Selasa, 04 Oktober 2011

Menggunakan PIN atau ID ?


            
          Personal Identification Number (PIN) tentu sudah sangat familiar dipahami  dan dipergunakan oleh masyarakat, terutama di kota-kota besar. Dalam bahasa Indonesia PIN dapat diartikan dengan Nomor Identitas Pribadi. PIN adalah sebuah kombinasi huruf dan angka yang digunakan sebagai sandi rahasia antara pengguna dan sistem yang  digunakan untuk otentifikasi pengguna ke suatu sistem. 

           Sebuah sistem akan melihat PIN didasarkan pada user ID dan membandingkan PIN pada sistem dengan PIN yang diterima. PIN biasanya digunakan pada ATM, kartu debit, kartu kredit dan sebagainya. Untuk itu setiap orang yang menggunakan produk-produk tersebut diharuskan menyimpan kode PIN yang dimilikinya dengan sangat rahasia. Ini tentunya juga sesuai dengan kata personal pada PIN yang dalam bahasa Inggris berarti dari atau mengenai kehidupan pribadi seseorang, dan dalam Kamus Besar Bahasa Indonesia berarti bersifat pribadi atau perseorangan. Kebocoran nomor PIN ke pihak  yang tidak bertanggung jawab akan dapat mengakibatkan kerugian, seperti penarikan dana nasabah melalui ATM secara ilegal oleh orang yang tidak berhak. Tentu kita masih ingat dengan kasus pembobolan nasabah bank melalui ATM pada tahun 2010 lalu.

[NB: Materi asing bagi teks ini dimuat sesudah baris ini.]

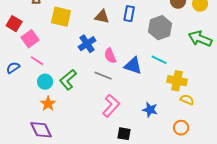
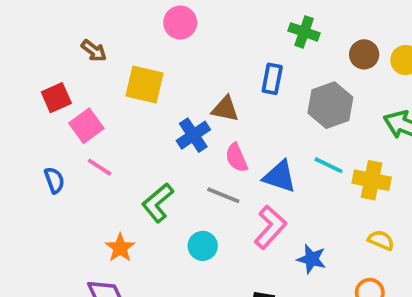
brown triangle: (102, 17) -> (225, 109), moved
red square: (14, 24) -> (56, 98), turned 35
blue semicircle: (13, 68) -> (54, 180), turned 104
yellow cross: (177, 81) -> (372, 180), moved
cyan circle: (45, 82) -> (203, 246), moved
pink L-shape: (111, 106) -> (270, 227), moved

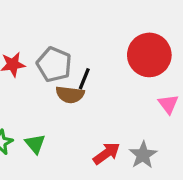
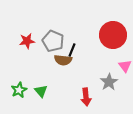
red arrow: (106, 153) -> (86, 97), turned 120
gray star: (143, 155) -> (109, 82), moved

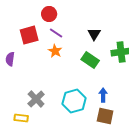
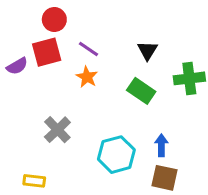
red circle: (49, 14) -> (54, 20), moved
purple semicircle: (10, 59) -> (17, 66), moved, turned -128
gray cross: (36, 99) -> (57, 130), moved

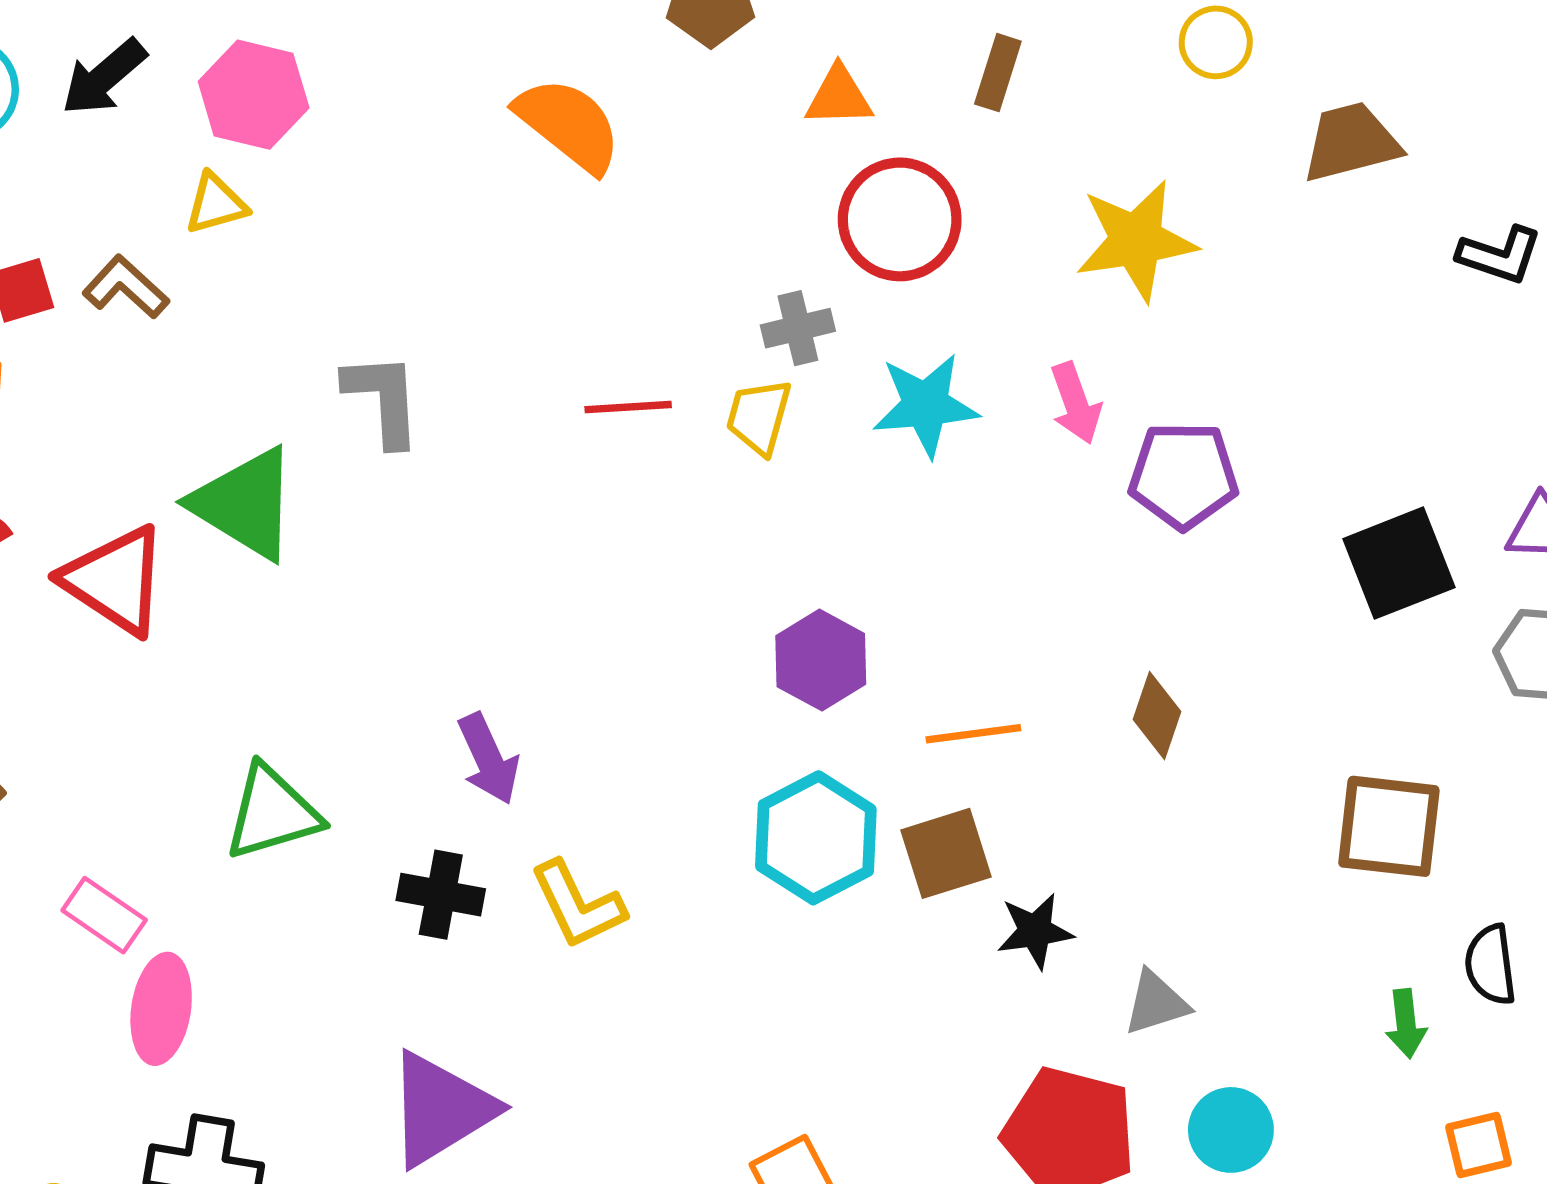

            Namun saat ini terjadi fenomena dimana pengertian PIN seperti yang dimaksud diatas sudah bertolak belakang 180 derajat dari yang seharusnya. kombinasi angka dan nomor unik yang disebut PIN kini tidak lagi menjadi sebuah rahasia yang harus dikunci rapat. Bahkan nomor unik tersebut secara sadar oleh penggunanya  ditebarkan ke khalayak umum  melalui berbagai media, seperti melalui sms, jejaring sosial bahkan website.
            Dari uraian singkat diatas saya yakin anda sudah dapat menebak arah dan maksud pembicaraan saya. Ya, sebuah produk telepon genggam yang saat ini laris manis digunakan oleh konsumen di Indonesia juga menggunakan istilah PIN untuk nomor identitas di ponsel mereka. Meskipun tujuan awal penggunaan PIN tersebut dikatakan untuk mencegah penggunan ponsel oleh orang yang tidak berhak namun tetap saja untuk dapat menggunakan layanan produk ponsel tersebut secara "maksimal" pengguna harus bertukar no PIN ke sesama pengguna lain agar dapat terhubung layaknya sebuah no telpon atau sebuah alamat email.
            Sampai disini tentu tidak ada yang salah, toh produsen tersebut bebas memberi label apapun untuk setiap produknya apalagi jika itu dapat mendongkrak penjualan. Namun jika dilihat lebih jauh tentu saja ini dapat menjadi penyebab misskomunikasi atau bahkan benturan bahasa dalam masyarakat. istilah PIN yang selama ini menjadi sebuah sandi yang harus dirahasiakan kini istilah itu berbalik menjadi sesuatu yang biasa saja atau "harus" diberitahukan kepada orang lain bahkan diumumkan ke khalayak umum.
            Meski produsen dapat berdalih bahwa setiap orang bebas untuk membuat singkatan sendiri-sendiri seperti menjadi singkatan dari Phone Identification Number atau menjadi Pekan Imunisasi Nasional misalnya, namun istilah PIN harus mengacu pada tata bahasa yang resmi yang telah dibakukan. Dalam kamus resmi Oxford Engglish Dictionary (OED) yang dijadikan rujukan tata bahasa baku bahasa Inggris, PIN adalah singkatan Personal Indetification Number  sama seperti yang telah dijelaskan sebelumnya. Jika melihat produsen tersebut adalah perusahaan multinasional yang menggunakan bahasa Inggris sebagai bahasa pengantarnya, semestinyalah tata bahasa baku yang terdapat di dalam OED yang harus digunakan sang produsen. Selain itu yang lebih penting lagi adalah satu singkatan atau istilah yang sama tidak boleh memiliki maksud dan penggunaan yang bertolak belakang seperti pada kasus ini.
            Mungkin produsen juga dapat berdalih bahwa penggunaan istilah PIN dalam penggunaan produknya adalah istilah yang dibuat oleh konsumen sendiri, bukan istilah resmi yang mereka gunakan. Tetapi tetap saja, pihak produsen tidak dapat mengelak seenaknya. Bukankah semestinya produsen harus memberikan edukasi yang benar sebagai salah satu bentuk tanggung jawab mereka kepada konsumen yang telah mengunakan produknya! Atau mungkin produsen memang sengaja untuk membiarkan "ke-awam-an" konsumen untuk dapat menyerap keuntungan dari kondisi tersebut. Entahlah, tetapi bagaimana jika saya mengusulkan istilah  yang digunakan pada ponsel tersebut lebih baik menggunakan istilah ID number atau istilah lainnya yang tidak membingungkan masyarakat. Semoga bermanfaat.